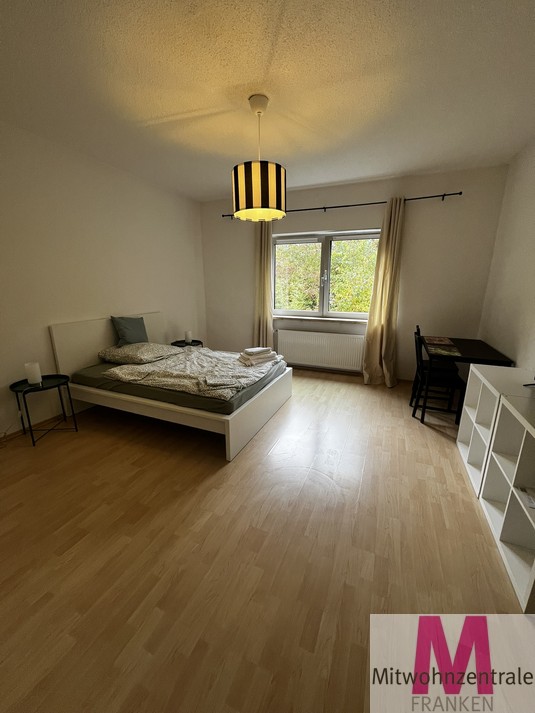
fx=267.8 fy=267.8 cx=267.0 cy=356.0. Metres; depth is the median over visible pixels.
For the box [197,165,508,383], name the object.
back wall
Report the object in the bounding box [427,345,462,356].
placemat
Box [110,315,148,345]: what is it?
pillow
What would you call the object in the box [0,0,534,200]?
ceiling
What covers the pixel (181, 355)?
duvet
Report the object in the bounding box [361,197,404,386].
right curtain
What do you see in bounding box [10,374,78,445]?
side table
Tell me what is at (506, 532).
cube shelf
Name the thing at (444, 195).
curtain rod
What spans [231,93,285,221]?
pendant lamp
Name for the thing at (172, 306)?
left wall
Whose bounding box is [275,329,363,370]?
radiator
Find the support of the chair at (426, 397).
on the floor
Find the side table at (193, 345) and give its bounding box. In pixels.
[171,339,203,347]
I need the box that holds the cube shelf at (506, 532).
[481,384,534,610]
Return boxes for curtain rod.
[223,190,462,219]
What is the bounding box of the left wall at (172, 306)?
[0,119,207,439]
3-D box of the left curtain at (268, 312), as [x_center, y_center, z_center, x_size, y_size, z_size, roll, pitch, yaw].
[-0.086,-0.996,4.304,0.420,2.435,0.153,6,16,22]
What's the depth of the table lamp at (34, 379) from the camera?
2.42 m
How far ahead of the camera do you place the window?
4.16 m
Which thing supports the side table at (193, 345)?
on the floor
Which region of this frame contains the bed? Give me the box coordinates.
[48,313,292,459]
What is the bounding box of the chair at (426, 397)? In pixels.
[411,328,464,425]
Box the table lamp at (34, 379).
[25,362,41,385]
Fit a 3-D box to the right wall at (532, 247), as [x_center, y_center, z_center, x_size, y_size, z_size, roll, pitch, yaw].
[1.868,-0.275,1.160,0.163,2.765,5.113,6,16,22]
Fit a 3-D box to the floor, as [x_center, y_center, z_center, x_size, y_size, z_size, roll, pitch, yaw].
[-0.141,0.885,2.298,4.339,0.107,5.533,6,16,22]
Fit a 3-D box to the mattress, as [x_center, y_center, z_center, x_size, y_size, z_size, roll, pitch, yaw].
[-0.904,0.158,3.094,1.888,0.163,1.512,6,16,22]
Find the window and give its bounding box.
[272,228,380,320]
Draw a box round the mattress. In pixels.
[71,352,286,414]
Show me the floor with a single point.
(207, 465)
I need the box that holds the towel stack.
[238,347,280,366]
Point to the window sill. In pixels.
(338, 319)
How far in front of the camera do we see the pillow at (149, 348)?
3.02 m
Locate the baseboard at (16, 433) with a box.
[0,407,79,443]
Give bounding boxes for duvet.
[103,346,283,398]
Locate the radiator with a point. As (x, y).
(306, 337)
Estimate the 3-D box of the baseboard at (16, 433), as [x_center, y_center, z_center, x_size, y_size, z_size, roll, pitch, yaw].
[-2.143,0.578,3.127,0.015,0.074,4.516,6,16,22]
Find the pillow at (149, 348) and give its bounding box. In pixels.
[98,342,184,364]
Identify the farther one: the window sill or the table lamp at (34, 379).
the window sill
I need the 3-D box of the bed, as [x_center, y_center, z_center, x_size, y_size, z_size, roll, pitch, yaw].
[-0.965,0.091,3.094,2.046,1.032,1.566,6,16,22]
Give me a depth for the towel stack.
3.01 m
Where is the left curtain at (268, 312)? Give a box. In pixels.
[253,220,274,346]
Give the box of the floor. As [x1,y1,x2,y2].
[0,368,533,712]
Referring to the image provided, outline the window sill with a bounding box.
[274,314,368,323]
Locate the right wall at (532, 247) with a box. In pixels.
[478,137,534,374]

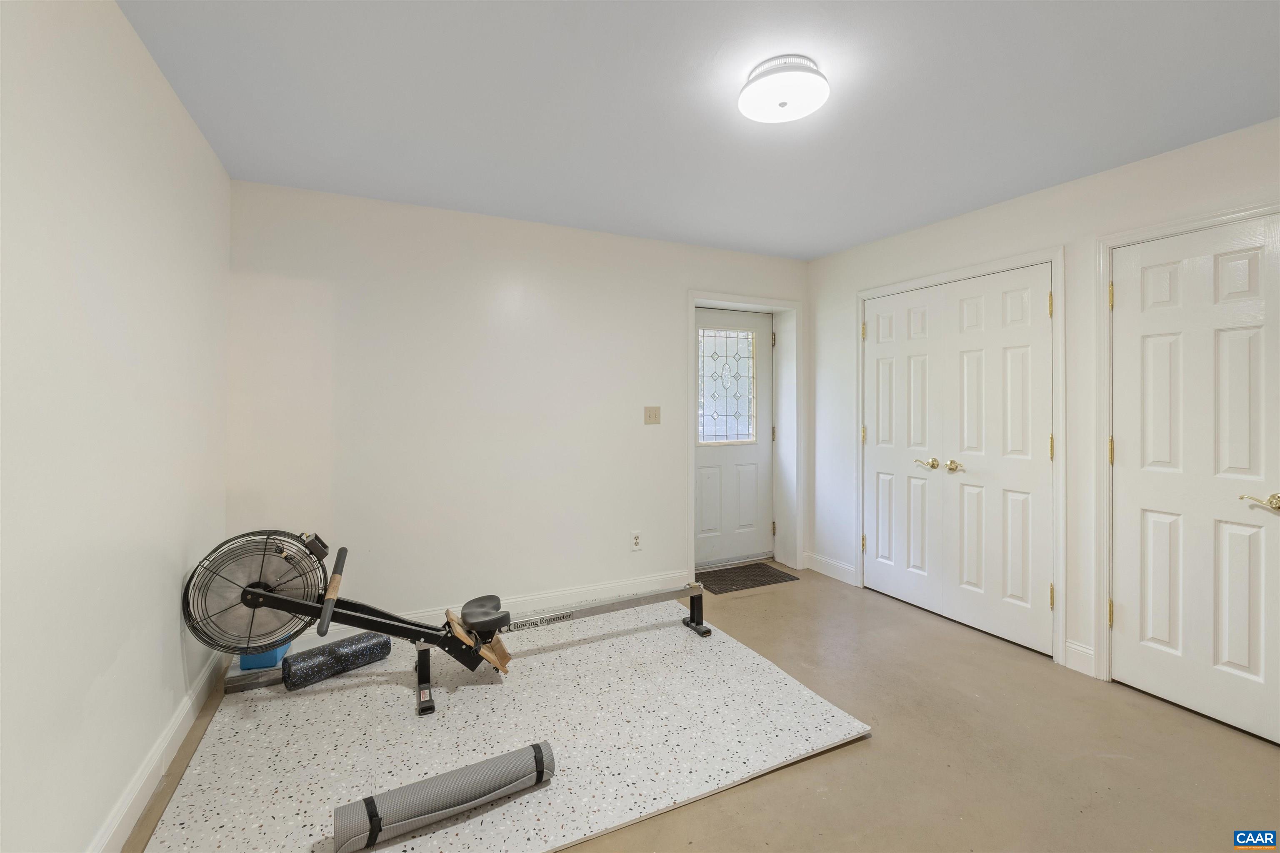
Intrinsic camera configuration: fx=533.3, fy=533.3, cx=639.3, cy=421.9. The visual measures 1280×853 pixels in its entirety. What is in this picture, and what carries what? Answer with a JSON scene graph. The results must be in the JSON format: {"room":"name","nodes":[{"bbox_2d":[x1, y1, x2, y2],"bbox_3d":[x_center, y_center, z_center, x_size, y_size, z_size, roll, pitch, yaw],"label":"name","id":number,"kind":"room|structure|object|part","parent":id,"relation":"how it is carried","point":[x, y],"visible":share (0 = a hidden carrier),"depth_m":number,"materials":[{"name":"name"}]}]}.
{"room":"gym","nodes":[
{"label":"gym","id":0,"kind":"room"},
{"bbox_2d":[0,0,230,852],"bbox_3d":[-1.242,0.018,0.848,0.140,2.449,4.269,0,0,-26],"label":"left wall","id":1,"kind":"structure","parent":0,"point":[156,603],"depth_m":1.44,"materials":[{"name":"white paint"}]},
{"bbox_2d":[87,650,228,852],"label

_What is expected_
Reproduce the material word for word. Any pictures should be left out of the copy.

_Result for this task_
fx=267.8 fy=267.8 cx=267.0 cy=356.0. Metres; depth is the median over visible pixels.
For the box [197,165,508,383], name the object.
back wall
Report the object in the bounding box [427,345,462,356].
placemat
Box [110,315,148,345]: what is it?
pillow
What would you call the object in the box [0,0,534,200]?
ceiling
What covers the pixel (181, 355)?
duvet
Report the object in the bounding box [361,197,404,386].
right curtain
What do you see in bounding box [10,374,78,445]?
side table
Tell me what is at (506, 532).
cube shelf
Name the thing at (444, 195).
curtain rod
What spans [231,93,285,221]?
pendant lamp
Name for the thing at (172, 306)?
left wall
Whose bounding box is [275,329,363,370]?
radiator
Find the support of the chair at (426, 397).
on the floor
Find the side table at (193, 345) and give its bounding box. In pixels.
[171,339,203,347]
I need the box that holds the cube shelf at (506, 532).
[481,384,534,610]
Return boxes for curtain rod.
[223,190,462,219]
What is the bounding box of the left wall at (172, 306)?
[0,119,207,439]
3-D box of the left curtain at (268, 312), as [x_center, y_center, z_center, x_size, y_size, z_size, roll, pitch, yaw].
[-0.086,-0.996,4.304,0.420,2.435,0.153,6,16,22]
What's the depth of the table lamp at (34, 379) from the camera?
2.42 m
How far ahead of the camera do you place the window?
4.16 m
Which thing supports the side table at (193, 345)?
on the floor
Which region of this frame contains the bed? Give me the box coordinates.
[48,313,292,459]
What is the bounding box of the chair at (426, 397)? In pixels.
[411,328,464,425]
Box the table lamp at (34, 379).
[25,362,41,385]
Fit a 3-D box to the right wall at (532, 247), as [x_center, y_center, z_center, x_size, y_size, z_size, roll, pitch, yaw].
[1.868,-0.275,1.160,0.163,2.765,5.113,6,16,22]
Fit a 3-D box to the floor, as [x_center, y_center, z_center, x_size, y_size, z_size, roll, pitch, yaw].
[-0.141,0.885,2.298,4.339,0.107,5.533,6,16,22]
Fit a 3-D box to the mattress, as [x_center, y_center, z_center, x_size, y_size, z_size, roll, pitch, yaw].
[-0.904,0.158,3.094,1.888,0.163,1.512,6,16,22]
Find the window and give its bounding box.
[272,228,380,320]
Draw a box round the mattress. In pixels.
[71,352,286,414]
Show me the floor with a single point.
(207, 465)
I need the box that holds the towel stack.
[238,347,280,366]
Point to the window sill. In pixels.
(338, 319)
How far in front of the camera do we see the pillow at (149, 348)?
3.02 m
Locate the baseboard at (16, 433) with a box.
[0,407,79,443]
Give bounding boxes for duvet.
[103,346,283,398]
Locate the radiator with a point. As (x, y).
(306, 337)
Estimate the 3-D box of the baseboard at (16, 433), as [x_center, y_center, z_center, x_size, y_size, z_size, roll, pitch, yaw].
[-2.143,0.578,3.127,0.015,0.074,4.516,6,16,22]
Find the pillow at (149, 348) and give its bounding box. In pixels.
[98,342,184,364]
Identify the farther one: the window sill or the table lamp at (34, 379).
the window sill
I need the 3-D box of the bed, as [x_center, y_center, z_center, x_size, y_size, z_size, roll, pitch, yaw].
[-0.965,0.091,3.094,2.046,1.032,1.566,6,16,22]
Give me a depth for the towel stack.
3.01 m
Where is the left curtain at (268, 312)? Give a box. In pixels.
[253,220,274,346]
Give the box of the floor. As [x1,y1,x2,y2].
[0,368,533,712]
Referring to the image provided, outline the window sill with a bounding box.
[274,314,368,323]
Locate the right wall at (532, 247) with a box. In pixels.
[478,137,534,374]

Intrinsic camera configuration: fx=533.3, fy=533.3, cx=639.3, cy=421.9. The visual measures 1280×853 pixels in its entirety. What is in this picture, and what carries what? Answer with a JSON scene graph. The results must be in the JSON format: {"room":"name","nodes":[{"bbox_2d":[x1, y1, x2, y2],"bbox_3d":[x_center, y_center, z_center, x_size, y_size, z_size, roll, pitch, yaw],"label":"name","id":number,"kind":"room|structure|object|part","parent":id,"relation":"how it is carried","point":[x, y],"visible":share (0 = a hidden carrier),"depth_m":number,"materials":[{"name":"name"}]}]}.
{"room":"gym","nodes":[
{"label":"gym","id":0,"kind":"room"},
{"bbox_2d":[0,0,230,852],"bbox_3d":[-1.242,0.018,0.848,0.140,2.449,4.269,0,0,-26],"label":"left wall","id":1,"kind":"structure","parent":0,"point":[156,603],"depth_m":1.44,"materials":[{"name":"white paint"}]},
{"bbox_2d":[87,650,228,852],"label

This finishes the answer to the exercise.